Excerpted text START

Think of what might go through the mind of a racehorse in the starting gate: “I’m here to race. I was born to race. I live to race.” Compare that to the thoughts that fill the minds of a talented team of experienced skydivers at a world record event ... when they are stuck on the ground due to weather. Perhaps thoughts like: “I’m here to jump. Let me jump. I’m dying to jump.”
That was the scene on Monday, July 24, on the first day of a four-day big-way sequential formation skydiving world record event at Skydive Chicago in Ottawa, Illinois. Day one came and went as the team sat on the ground impatiently waiting for the clouds to clear. As with most world records, this one had been elusive. In September 2013, a mostly European team of 106 skydivers at Skydive Empuriabrava in Spain set the first world record for largest three-point formation skydive. Jumpers mounted multiple eff orts to break that record in the four years afterward. None was successful.
Many of the people on the team at Skydive Chicago this year were on the team that came exceedingly close to breaking the record in 2015 in Oshkosh, Wisconsin, during the EAA AirVenture Air Show, the largest airshow in North America. That team of 108 built three formations on the same jump above the show, but it did not qualify as a world record due to a slightly mistimed grip change. In addition to seeking a world record, this team had an additional goal in mind: They were determined to honor Hal Spence, a dear friend and fellow jumper who had recently passed away. Spence was planning to be one of the captains of this event. He had even recruited some of the members of the team. But fate was not on his side, and his life ended shortly before the event. Representing him in Chicago was his sweetheart, Tara Richards.

Excerpted text END

● What to do:
[1] Determine whether each statement below agrees with the skydiving record passage above. Answer yes or no for each, and quote the deciding words of the passage.
(a) The first world record for largest three-point formation skydive was set by a team of 106 skydivers.
(b) The 2015 jump at Oshkosh failed to qualify because the team built only two formations.
(c) Hal Spence had been planning to serve as one of the captains of the event.
[2] Carry on the skydiving record passage from its final sentence, writing one or two further paragraphs in the same voice.

Data under study START

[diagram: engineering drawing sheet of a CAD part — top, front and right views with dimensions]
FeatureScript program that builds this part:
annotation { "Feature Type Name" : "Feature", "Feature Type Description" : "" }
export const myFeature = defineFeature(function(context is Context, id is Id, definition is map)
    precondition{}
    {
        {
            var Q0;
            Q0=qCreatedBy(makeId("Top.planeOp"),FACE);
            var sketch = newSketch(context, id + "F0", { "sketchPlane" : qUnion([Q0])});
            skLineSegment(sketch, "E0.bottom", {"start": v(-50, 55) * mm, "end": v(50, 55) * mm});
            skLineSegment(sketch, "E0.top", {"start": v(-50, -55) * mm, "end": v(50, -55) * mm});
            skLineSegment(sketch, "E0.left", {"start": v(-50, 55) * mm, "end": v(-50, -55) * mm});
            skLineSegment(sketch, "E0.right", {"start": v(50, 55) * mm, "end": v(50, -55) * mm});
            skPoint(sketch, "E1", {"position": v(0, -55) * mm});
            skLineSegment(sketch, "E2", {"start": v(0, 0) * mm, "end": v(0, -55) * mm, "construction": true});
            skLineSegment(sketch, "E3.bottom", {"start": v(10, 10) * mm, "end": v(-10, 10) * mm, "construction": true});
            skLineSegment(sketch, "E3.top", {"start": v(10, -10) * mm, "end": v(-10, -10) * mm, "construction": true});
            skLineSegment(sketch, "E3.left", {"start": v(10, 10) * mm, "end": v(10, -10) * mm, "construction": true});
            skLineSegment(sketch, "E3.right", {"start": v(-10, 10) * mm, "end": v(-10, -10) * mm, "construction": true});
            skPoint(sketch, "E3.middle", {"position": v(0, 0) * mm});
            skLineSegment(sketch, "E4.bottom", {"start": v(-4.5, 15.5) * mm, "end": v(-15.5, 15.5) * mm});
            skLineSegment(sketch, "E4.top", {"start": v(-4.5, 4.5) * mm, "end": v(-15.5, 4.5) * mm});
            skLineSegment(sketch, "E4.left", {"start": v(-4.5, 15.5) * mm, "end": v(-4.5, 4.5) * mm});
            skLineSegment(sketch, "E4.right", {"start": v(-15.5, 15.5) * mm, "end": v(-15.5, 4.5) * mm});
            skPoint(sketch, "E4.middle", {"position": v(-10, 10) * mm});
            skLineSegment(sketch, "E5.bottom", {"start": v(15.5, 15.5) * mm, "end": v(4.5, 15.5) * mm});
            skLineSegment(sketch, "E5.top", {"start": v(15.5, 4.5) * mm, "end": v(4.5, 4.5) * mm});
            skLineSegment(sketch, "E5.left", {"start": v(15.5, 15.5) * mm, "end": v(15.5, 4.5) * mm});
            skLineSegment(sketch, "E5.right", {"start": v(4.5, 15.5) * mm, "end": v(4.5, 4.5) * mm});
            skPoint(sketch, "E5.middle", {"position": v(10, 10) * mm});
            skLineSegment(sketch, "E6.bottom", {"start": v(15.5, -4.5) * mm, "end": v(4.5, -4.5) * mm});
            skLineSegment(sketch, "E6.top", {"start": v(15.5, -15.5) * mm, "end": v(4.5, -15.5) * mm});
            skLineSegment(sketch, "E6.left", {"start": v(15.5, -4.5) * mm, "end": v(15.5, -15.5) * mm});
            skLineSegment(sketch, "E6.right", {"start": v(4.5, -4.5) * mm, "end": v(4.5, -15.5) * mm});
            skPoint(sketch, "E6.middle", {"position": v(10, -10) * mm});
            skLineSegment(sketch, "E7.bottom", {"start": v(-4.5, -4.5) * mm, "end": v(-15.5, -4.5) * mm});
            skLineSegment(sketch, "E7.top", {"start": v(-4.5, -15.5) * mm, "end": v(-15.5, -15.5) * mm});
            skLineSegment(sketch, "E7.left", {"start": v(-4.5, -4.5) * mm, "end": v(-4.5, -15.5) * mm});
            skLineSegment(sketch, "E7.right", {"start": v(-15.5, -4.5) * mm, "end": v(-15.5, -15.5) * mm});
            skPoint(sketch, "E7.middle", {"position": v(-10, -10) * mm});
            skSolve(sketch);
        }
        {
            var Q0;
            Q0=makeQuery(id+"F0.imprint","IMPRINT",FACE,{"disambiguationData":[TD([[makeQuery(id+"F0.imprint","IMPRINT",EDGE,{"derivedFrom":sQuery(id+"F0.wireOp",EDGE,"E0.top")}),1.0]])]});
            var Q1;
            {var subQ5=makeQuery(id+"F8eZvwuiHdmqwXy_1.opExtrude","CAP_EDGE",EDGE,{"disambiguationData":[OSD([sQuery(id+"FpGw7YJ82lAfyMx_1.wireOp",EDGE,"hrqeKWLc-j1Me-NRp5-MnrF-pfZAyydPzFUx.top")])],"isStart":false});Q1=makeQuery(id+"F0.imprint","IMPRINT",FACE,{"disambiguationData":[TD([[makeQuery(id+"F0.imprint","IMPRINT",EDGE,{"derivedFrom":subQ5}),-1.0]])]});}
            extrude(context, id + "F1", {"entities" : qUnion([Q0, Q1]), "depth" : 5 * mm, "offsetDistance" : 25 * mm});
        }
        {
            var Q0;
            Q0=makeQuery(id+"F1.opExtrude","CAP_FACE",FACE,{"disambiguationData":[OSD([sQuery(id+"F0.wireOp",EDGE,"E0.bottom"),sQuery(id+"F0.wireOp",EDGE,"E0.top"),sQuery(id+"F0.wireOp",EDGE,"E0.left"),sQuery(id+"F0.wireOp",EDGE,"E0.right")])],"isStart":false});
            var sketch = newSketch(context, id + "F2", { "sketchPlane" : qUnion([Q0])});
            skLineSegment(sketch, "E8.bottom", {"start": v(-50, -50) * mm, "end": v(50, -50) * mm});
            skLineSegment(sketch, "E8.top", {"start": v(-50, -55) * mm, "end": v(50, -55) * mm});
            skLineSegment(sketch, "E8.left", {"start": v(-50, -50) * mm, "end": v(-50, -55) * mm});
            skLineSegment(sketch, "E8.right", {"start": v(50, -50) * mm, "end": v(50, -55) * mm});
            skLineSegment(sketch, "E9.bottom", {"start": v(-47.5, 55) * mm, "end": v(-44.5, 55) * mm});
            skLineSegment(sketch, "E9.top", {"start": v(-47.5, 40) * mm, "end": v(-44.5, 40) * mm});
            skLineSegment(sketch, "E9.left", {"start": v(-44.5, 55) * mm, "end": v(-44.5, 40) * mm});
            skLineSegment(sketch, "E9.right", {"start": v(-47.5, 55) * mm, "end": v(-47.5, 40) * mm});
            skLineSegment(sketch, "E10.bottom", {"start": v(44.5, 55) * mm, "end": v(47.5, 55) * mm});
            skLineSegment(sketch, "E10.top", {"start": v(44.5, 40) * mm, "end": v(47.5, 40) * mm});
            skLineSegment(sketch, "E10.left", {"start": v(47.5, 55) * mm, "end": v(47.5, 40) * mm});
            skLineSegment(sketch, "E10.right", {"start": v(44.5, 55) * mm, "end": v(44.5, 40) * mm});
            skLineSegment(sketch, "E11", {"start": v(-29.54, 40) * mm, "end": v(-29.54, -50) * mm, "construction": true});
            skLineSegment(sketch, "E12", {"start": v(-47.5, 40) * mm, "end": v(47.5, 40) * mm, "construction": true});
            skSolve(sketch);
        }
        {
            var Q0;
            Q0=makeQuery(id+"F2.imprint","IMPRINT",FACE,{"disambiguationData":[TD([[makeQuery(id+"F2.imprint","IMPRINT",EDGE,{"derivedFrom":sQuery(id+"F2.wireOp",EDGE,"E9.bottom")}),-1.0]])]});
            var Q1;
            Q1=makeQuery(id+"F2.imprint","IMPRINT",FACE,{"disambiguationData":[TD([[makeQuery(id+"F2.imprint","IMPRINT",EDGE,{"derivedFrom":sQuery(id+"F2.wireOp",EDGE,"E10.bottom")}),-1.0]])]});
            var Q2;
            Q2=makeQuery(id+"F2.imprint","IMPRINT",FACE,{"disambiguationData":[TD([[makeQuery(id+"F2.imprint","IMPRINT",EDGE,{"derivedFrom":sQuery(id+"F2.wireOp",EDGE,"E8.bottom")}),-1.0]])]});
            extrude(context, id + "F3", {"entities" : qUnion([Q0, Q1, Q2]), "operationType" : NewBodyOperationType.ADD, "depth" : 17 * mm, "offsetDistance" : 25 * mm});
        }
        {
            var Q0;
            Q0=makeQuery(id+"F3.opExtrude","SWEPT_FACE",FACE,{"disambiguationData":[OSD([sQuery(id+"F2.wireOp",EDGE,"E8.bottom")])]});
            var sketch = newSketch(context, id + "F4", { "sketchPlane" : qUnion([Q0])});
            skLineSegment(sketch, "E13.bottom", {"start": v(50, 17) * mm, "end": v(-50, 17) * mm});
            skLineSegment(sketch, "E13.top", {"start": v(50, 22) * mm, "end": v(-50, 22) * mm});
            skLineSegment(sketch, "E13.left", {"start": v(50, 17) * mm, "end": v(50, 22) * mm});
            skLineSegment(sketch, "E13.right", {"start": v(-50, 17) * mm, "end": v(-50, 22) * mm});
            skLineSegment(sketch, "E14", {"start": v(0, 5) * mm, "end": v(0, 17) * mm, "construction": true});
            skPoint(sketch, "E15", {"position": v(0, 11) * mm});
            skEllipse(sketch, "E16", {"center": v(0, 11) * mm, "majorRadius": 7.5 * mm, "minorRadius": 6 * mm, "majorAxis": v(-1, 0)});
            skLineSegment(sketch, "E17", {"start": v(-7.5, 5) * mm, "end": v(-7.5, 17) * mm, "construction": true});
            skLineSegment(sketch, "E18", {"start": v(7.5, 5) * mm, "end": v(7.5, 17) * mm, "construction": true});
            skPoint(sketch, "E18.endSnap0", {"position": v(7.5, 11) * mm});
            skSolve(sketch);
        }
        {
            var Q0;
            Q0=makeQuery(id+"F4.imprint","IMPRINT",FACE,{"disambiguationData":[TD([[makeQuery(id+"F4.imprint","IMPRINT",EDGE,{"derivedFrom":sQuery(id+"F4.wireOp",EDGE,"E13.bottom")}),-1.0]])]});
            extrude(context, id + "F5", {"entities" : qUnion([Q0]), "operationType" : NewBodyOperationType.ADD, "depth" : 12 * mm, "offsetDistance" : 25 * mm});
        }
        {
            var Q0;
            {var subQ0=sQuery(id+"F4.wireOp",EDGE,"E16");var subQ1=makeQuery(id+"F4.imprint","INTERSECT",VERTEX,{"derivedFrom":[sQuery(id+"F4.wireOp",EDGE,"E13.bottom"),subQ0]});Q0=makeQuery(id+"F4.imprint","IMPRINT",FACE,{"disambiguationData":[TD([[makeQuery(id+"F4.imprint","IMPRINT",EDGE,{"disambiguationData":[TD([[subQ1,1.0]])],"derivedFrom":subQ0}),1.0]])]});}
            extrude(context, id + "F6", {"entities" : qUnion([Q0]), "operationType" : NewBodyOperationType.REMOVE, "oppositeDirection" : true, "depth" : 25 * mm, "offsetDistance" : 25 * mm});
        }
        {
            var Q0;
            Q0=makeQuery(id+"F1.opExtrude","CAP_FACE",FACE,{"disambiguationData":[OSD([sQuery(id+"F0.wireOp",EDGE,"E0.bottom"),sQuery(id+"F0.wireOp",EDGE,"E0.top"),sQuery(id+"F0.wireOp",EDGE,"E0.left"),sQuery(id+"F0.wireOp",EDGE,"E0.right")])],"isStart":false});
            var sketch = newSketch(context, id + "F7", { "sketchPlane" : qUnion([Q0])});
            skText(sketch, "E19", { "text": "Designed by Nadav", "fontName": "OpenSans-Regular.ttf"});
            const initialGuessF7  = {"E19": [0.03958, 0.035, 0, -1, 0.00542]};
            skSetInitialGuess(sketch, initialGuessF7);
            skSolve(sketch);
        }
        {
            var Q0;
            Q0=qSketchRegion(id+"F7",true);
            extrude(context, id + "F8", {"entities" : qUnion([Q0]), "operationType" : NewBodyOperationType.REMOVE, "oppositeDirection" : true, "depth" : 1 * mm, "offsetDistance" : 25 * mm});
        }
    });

Data under study END

● Answers given:
[1]
(a) Yes: "a mostly European team of 106 skydivers at Skydive Empuriabrava in Spain set the first world record for largest three-point formation skydive."
(b) No: "That team of 108 built three formations on the same jump above the show, but it did not qualify as a world record due to a slightly mistimed grip change."
(c) Yes: "Spence was planning to be one of the captains of this event."

[2]
THE STARTING GATE
Day two dawned and the skies were clear. Like racehorses waiting for the starting gate to open, the team members sensed they were finally going to be able to start their race toward the record they sought. With one fewer day to pursue a record, it was time to get serious. Each jump would be a record attempt. Jump one consisted of 111 skydivers. Orga-nizers had designed the dive plan for 112 but set aside the last slot as part of the tribute to Spence. It was a missing-man formation. From a six-plane formation flight 18,800 feet above the ground, 111 jumpers launched into freefall excited to finally have the opportunity to do what they do so well. The formation started to come together nicely, then it didn’t. In all, the first attempt was disappointing. The phrase “first-jump jitters” passed around the hangar as the team packed their parachutes. Optimism prevailed as the team boarded the aircraft for its second attempt. Surely a team this experienced and talented could do considerably better. The optimism was not justified. The second attempt was similarly unsuccessful. Actually, it was not even close. Uncertainty surfaced. The team was strug-gling to get the first point when it needed three to set a record.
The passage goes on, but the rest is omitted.